__What you should do__.
Turn the records below into a numbered list with one item per line. Skip the blank lines and leave the pictures out.

________________________

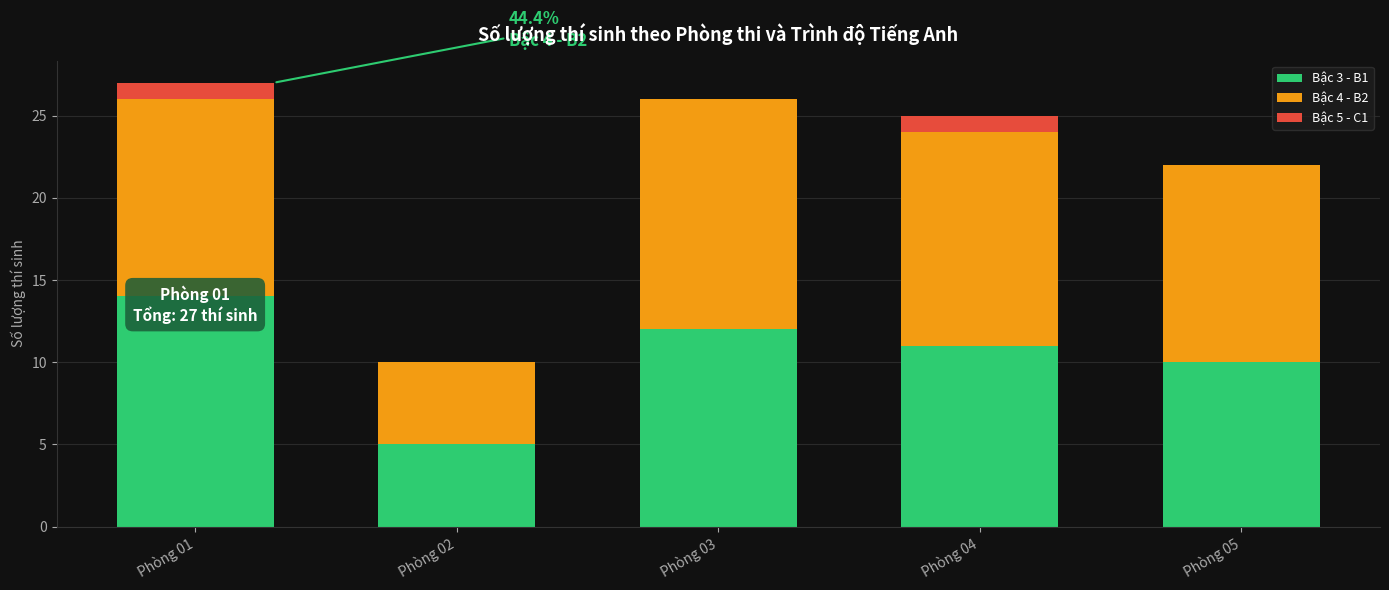

How many distinct data groups are displayed?

3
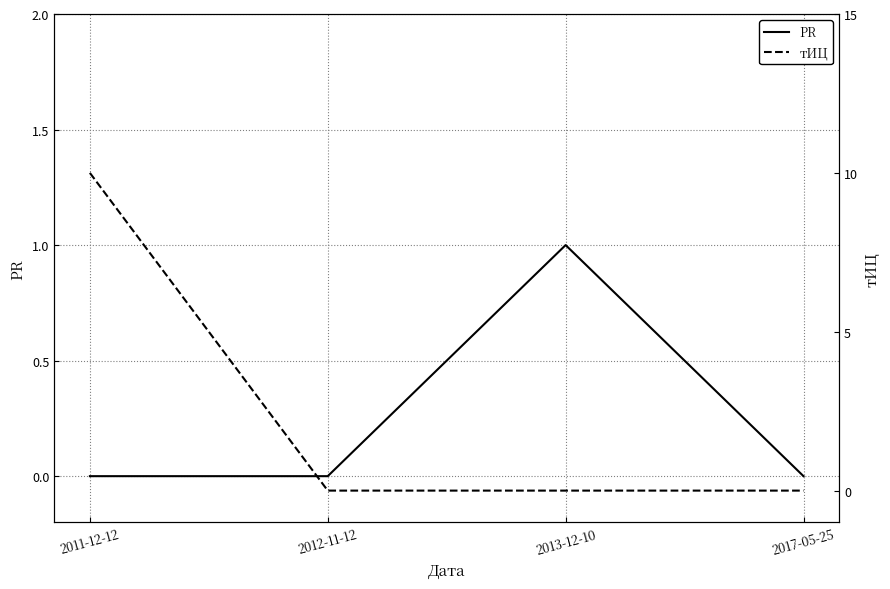

What is the label of the 1st point from the left?

2011-12-12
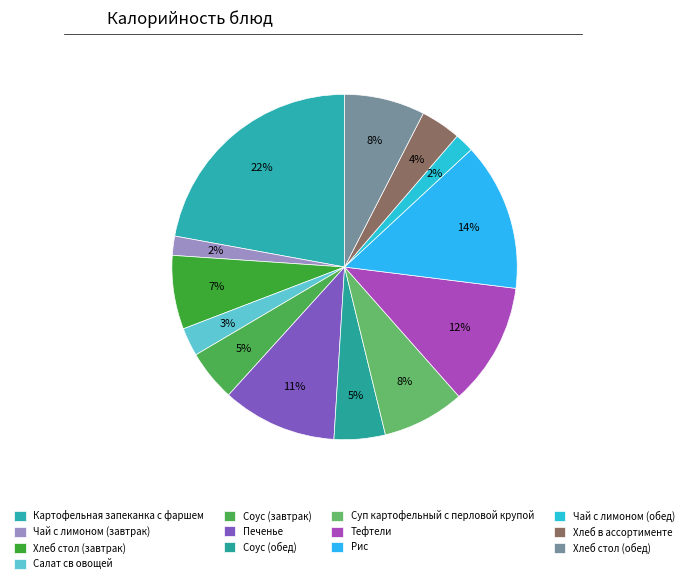

How many segments does this pie chart have?

13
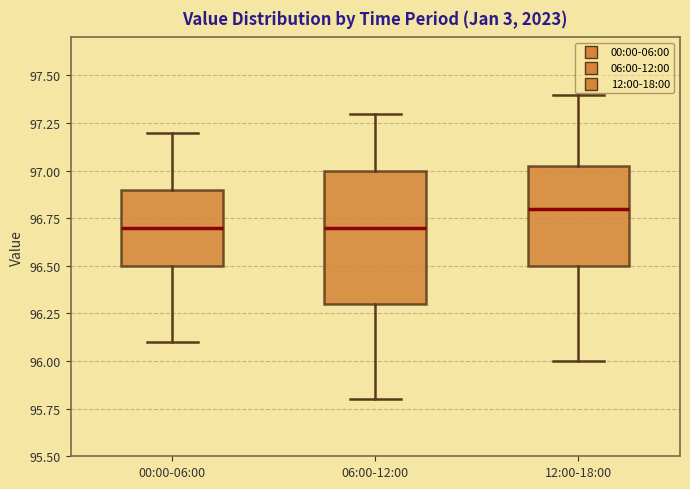

Reading left to right, transcribe this box plot: for each box, give where its median line is, the range the box spans, and where its two whiskers end, as read against the y-axis. The values are not printed on the chart, so give them approximately, as read against the axis.

00:00-06:00: median 96.70, box 96.50 to 96.90, whiskers 96.10 to 97.20
06:00-12:00: median 96.70, box 96.30 to 97.00, whiskers 95.80 to 97.30
12:00-18:00: median 96.80, box 96.50 to 97.05, whiskers 96.00 to 97.40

________________________

__Result of the task__.
1. How many distinct data groups are displayed?
2. 3
3. What is the label of the 1st point from the left?
4. 2011-12-12
5. How many segments does this pie chart have?
6. 13
7. Reading left to right, transcribe this box plot: for each box, give where its median line is, the range the box spans, and where its two whiskers end, as read against the y-axis. The values are not printed on the chart, so give them approximately, as read against the axis.
8. 00:00-06:00: median 96.70, box 96.50 to 96.90, whiskers 96.10 to 97.20
9. 06:00-12:00: median 96.70, box 96.30 to 97.00, whiskers 95.80 to 97.30
10. 12:00-18:00: median 96.80, box 96.50 to 97.05, whiskers 96.00 to 97.40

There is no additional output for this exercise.